Vorgeschmack auf Olympia

07.11.2013 21:11 von Stephanie Martina, St. Galler Tagblatt

Internationale Trainingswochen in Sochi

Max Hermann bei seiner Arbeit als Physiotherapeut.
Max Hermann bei seiner Arbeit als Physiotherapeut. (Bild: pd)

Als Physiotherapeut der Schweizer Bob-Nationalmannschaft reiste der Amriswiler Max Hermann nach Sotschi. Dort finden internationale Trainingswochen vor Olympia statt.

«Ich bin nicht die Hauptperson der Geschichte. Ich sorge lediglich im Hintergrund dafür, dass diese möglichst erfolgreich wird», sagt Max Hermann. Als Physiotherapeut des Schweizer Bob-Nationalteams kümmert sich der Amriswiler um die Gesundheit der Hauptpersonen, um jene der Athleten. Diese Woche reiste er mit der Equipe ins russische Sotschi, wo die Geschichte namens Olympia ihren Anfang nimmt.

Vor den Olympischen Winterspielen haben alle Nationen die Möglichkeit, sich mit der Bahn vertrauter zu machen. Zwei Wochen dauern diese internationalen Trainingswochen, und so lange bleibt auch Hermann in Russland. «Wir werden uns anschauen, was die Russen auf die Beine gestellt haben.» In der ersten Woche betreut er die Zweierbob-Fahrer und danach die Viererbob-Piloten. Nach Sotschi geht es für die Fahrer aber erst richtig los. «Dann beginnt die Saison.»

Schwachpunkte beheben
Hermann begleitete das Nationalteam der Bobfahrer in der Vergangenheit zwei Saisons lang und während der laufenden Vorbereitungen. Nun seien die Tests vorüber und die gesundheitlichen Schwachpunkte erkennbar, auch die körperlichen. Dazu zählen zum Beispiel Rückenbeschwerden oder Muskelverletzungen.

Während sich die Fahrer darauf konzentrieren, sich in Sotschi mit dem Eiskanal für die kommenden Olympischen Winterspiele vom 7. bis 23. Februar 2014 vertraut zu machen, besteht Hermanns Herausforderung darin, das Team durch seine physiotherapeutischen Kenntnisse so gut wie möglich zu unterstützen.

Indem er bei jedem Training vor Ort sei, kann er den Sportlern ein Gefühl von Sicherheit vermitteln: «Sie wissen, dass ich sofort zur Stelle bin, falls irgendetwas passiert.» Während der Trainings unterstützt er zugleich den Coach bei den Videoaufzeichnungen und den Analysen. Nach dem Training geht es im Hotel gleich mit Behandlungen weiter. Hermann ist aber für die Athleten weit mehr als Co-Trainer und Physiotherapeut, der sich um die körperlichen Beschwerden kümmert.

Auch mit ihren seelischen Leiden wenden sich die Sportler an Hermann. «Bei der Behandlung bin ich mit den Athleten alleine.

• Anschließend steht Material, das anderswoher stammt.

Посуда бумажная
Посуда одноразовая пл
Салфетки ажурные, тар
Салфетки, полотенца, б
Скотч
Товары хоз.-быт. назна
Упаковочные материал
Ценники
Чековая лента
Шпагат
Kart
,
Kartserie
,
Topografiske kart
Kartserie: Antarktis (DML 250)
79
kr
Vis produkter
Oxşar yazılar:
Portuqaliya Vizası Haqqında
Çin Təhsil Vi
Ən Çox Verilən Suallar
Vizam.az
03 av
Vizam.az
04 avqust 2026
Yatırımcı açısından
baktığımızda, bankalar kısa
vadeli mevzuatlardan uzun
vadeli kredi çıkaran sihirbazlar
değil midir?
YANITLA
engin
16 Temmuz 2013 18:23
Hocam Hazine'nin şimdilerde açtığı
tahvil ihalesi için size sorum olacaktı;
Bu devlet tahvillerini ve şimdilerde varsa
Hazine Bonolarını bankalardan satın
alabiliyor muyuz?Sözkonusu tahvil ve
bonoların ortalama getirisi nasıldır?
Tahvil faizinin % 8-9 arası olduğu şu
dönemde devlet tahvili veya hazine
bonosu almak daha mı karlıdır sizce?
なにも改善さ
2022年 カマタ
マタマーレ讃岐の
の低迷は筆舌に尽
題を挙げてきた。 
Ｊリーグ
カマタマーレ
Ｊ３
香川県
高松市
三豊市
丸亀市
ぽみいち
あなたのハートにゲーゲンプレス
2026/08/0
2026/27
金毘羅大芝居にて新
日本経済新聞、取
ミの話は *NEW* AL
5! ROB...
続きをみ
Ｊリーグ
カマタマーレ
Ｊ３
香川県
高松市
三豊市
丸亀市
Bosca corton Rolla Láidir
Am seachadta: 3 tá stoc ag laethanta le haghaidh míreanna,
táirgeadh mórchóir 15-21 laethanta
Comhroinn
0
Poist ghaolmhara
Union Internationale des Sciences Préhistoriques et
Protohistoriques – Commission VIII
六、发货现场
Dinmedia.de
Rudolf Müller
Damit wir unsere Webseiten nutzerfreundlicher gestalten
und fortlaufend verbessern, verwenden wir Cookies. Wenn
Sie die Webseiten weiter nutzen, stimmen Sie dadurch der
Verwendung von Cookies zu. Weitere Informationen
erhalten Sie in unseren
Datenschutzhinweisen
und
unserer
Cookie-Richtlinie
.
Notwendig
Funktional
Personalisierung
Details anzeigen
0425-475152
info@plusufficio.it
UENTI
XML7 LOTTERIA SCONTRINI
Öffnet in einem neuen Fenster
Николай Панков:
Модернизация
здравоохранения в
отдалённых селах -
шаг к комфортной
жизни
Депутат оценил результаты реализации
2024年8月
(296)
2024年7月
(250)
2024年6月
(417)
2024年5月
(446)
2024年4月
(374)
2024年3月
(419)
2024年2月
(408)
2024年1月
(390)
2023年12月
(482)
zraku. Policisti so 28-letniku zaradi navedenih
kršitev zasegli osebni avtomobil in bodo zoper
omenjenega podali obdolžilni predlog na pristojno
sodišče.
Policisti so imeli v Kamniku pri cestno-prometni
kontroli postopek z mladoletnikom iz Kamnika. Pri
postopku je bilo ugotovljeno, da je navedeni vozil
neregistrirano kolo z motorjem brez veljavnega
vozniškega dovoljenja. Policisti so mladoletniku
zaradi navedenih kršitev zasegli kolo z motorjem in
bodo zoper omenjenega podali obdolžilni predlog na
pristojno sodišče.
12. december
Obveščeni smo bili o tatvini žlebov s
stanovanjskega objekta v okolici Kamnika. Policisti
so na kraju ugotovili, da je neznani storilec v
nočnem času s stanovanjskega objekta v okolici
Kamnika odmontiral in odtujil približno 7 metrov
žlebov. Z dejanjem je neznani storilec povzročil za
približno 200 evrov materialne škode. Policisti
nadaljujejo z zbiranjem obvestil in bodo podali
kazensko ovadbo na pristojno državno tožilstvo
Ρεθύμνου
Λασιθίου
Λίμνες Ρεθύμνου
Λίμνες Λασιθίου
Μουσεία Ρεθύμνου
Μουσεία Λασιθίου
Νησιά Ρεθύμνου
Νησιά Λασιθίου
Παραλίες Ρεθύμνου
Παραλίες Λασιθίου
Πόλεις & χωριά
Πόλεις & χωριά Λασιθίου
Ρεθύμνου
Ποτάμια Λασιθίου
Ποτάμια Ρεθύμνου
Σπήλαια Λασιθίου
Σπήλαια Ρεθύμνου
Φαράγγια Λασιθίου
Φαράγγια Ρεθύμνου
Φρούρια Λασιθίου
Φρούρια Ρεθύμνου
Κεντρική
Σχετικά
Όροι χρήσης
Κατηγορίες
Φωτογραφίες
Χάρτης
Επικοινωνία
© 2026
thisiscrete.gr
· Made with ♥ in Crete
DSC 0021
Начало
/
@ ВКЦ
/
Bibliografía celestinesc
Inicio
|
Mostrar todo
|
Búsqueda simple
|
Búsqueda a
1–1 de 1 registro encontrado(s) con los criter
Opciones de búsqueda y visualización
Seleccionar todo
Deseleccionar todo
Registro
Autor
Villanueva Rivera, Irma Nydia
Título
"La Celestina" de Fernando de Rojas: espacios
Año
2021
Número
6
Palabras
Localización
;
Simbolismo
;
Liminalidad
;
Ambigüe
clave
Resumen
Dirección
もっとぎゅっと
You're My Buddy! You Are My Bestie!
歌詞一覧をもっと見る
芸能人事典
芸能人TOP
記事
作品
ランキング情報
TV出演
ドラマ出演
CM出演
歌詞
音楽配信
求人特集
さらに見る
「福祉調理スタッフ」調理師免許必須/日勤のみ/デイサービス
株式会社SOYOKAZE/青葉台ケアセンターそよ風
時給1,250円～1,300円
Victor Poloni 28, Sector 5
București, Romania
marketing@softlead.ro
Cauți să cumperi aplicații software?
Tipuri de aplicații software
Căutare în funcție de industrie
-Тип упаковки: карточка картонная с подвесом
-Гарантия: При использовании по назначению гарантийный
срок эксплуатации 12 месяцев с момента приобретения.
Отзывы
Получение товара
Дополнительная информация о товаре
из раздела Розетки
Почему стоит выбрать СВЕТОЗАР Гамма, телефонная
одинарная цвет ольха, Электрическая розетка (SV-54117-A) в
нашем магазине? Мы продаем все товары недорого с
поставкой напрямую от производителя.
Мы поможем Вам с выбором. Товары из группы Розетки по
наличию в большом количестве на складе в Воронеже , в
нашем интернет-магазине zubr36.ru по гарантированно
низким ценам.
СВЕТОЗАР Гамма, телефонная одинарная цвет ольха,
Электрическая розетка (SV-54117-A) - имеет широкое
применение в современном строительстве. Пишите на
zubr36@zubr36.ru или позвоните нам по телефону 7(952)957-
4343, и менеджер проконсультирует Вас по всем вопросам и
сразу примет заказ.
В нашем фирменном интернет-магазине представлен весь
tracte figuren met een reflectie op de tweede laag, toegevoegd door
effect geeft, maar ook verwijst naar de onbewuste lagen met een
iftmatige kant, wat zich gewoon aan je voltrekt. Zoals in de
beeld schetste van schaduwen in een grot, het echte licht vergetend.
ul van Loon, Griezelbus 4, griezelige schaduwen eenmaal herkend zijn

Das schafft eine gewisse Vertrautheit, und nicht selten erzählen mir die Athleten in solchen Momenten, was ihnen auf dem Herzen liegt.»

Eine Praxis, die ohne ihn läuft
Max Hermann betreibt eine eigene Praxis für Physiotherapie in Amriswil. In der «Wohlfühlpraxis» arbeiten sieben Personen, davon fünf Physiotherapeuten. «Dadurch, dass ich mich auf mein tolles und zuverlässiges Team zu Hause und im Geschäft verlassen kann, ist es mir möglich, das Nationalteam zu begleiten», sagt Hermann. Neben den Bobfahrern zählt er auch andere Sportler zu seinen Kunden. Springreiter, Fussballer und Leichtathleten wenden sich mit ihren Beschwerden ebenfalls an den ehemaligen Volleyball-Profi von Amriswil.